In the Unlikely Event
Summer turns the volume down, swiveling on the couch to face me. “What’s up, Ror? You look like you sucked off Lucifer and he filled your mouth with ashes and lava.”
“No, but close.” I put my glass down.
Summer has been my best friend since we were toddlers. We went to grade school and college together. We share an apartment. She knows everything about me.
“I saw Mal at the ball tonight.”
She blinks at me. “Mal…?”
“Irish Mal.”
Her eyes widen, and she slaps the back of her hand over her forehead dramatically. Summer can be scandalized more easily than a seventeenth century duchess in a brothel.
“Say it ain’t so.”
I nod. “It’s so, and it’s worse than anything you might imagine.”
“I don’t know how it possibly could be, unless he’s Callum’s lover and is after his ass, not yours. You finally have your shit together, Rory. You’ve been hung up on him for years.”
If there’s one thing I’ve learned about this life, it’s that you should find friends who love seeing you win and will support you when you lose. Summer is both.
“He’s married,” I say.
“Ouch.”
“To my sister, Kathleen.”
“The bastard!” She jumps up on the couch, quilt dropping to the floor, and shakes her fist in the air. “I’m going to kill him.”
“The worst part is not even that everything Kathleen said turns out to be true. It’s the fact that Mal can’t stand the sight of me for some reason. He’s mad at me, and he won’t tell me why.” I grab a throw pillow, hugging it to my chest.
“Who cares why he’s an asshole? Just be glad you dodged that bullet. Look how he treated your half-sister. The jerk played her around when you were there. I’m going to go out on a limb and bet their marriage is a clusterfuck of massive proportions.”
Summer plops down, grabs my wine glass, and puts it to my lips, urging me to take a sip like it’s medicine.
“Besides, you have Callum now, and he is uber hot and doesn’t hate money or standing or…you know, life in general.”
“Mal doesn’t hate life. He loves it.”
That’s the entire reason he is who he is. Because he loves life so passionately. But I’m thinking about Young Mal. The current version seems about as jolly as a KKK meeting.
Summer huffs. “What was he doing there, anyway?”
“He’s working with Jeff Ryner now.” I put the pillow behind my head and throw myself over it. “We’re about to work together. In Ireland. For two months. I’m going to live with him.” I swallow hard. “And his wife.”
Summer looks at me like I’ve just announced my intention to join the circus, where I will be performing a one-hour show doing gymnastics on the back of an elephant in nothing but leopard thongs. Blindfolded.
“What in the fuck went through your head when you said yes?”
“The job opportunity. Plus, the Mal thing happened eight years ago and clearly means nothing.”
“Means nothing?” Summer shoots to her feet, pacing back and forth in our tiny living room, arms linked behind her back. “Means nothing?! You obsessed over his ass like he was the only male with a functioning dick in the entire universe. It took you years—not weeks, not months, years!—to finally move on with Callum. You dreamed about him. You woke me up crying. You thought you saw him on street corners and in festivals and at airports. Remember that time you ran after that poor Asian lady because you thought she was him?”
Do I ever. She hit me with her bag trying to shoo me away.
“She was tall and had the same blue-black hair,” I mumble into my drink.

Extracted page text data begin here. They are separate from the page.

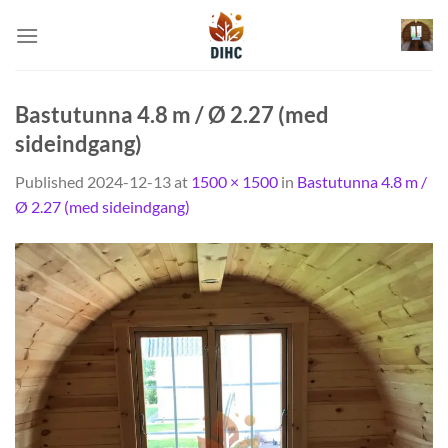
Skip
to
content
Bastutunna 4.8 m / Ø 2.27 (med
sideindgang)
Published
2024-12-13
at
1500 × 1500
in
Bastutunna 4.8 m /
Ø 2.27 (med sideindgang)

“Point is, he haunted you. We had to take turns in college watching you so you didn’t break your stupid napkin contract and look for him on the internet. That’s not nothing, Rory. That’s everything.”

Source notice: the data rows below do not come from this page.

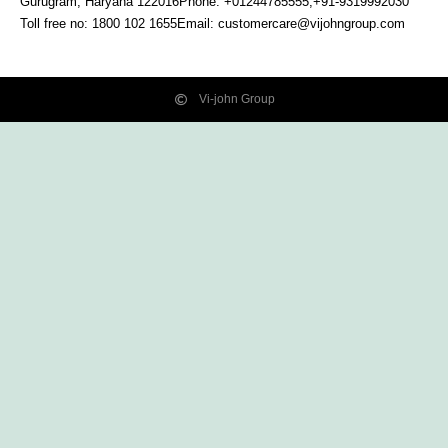
Gurugram, Haryana
122016
Phone: +01244785555,+91-9319992030
Toll free no:
1800 102 1655
Email:
customercare@vijohngroup.com
Vi-john Group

I rub my eyes, taking a gulp of air. She’s right. Stupid Mal and stupid Kathleen ended up together and somehow reached the convenient (and also stupid) conclusion that I’m the reason for their problems, but I never stopped pining for him.
“You can’t go.” Summer stops pacing, stomping her foot. “I won’t allow it.”
“I’ve made up my mind.”
I stare at the TV to avoid her glare. Julia Roberts and Richard Gere are bickering. I think about Callum’s reaction when I came back from the balcony and explained everything. He shook Whitney off immediately, then stood up and ushered me to a little bar. There, he told me I should do it. That I daren’t pass up a blazing, new opportunity because of an old flame.
He said who knew how long I would keep this job anyway. Once he proposes, he will need me at his disposal, helping with the wedding arrangements, managing our social calendar.
I kind of blocked everything out past the “go for it” part, though. I have no plans of becoming a housewife, but that wasn’t the time to broach the subject.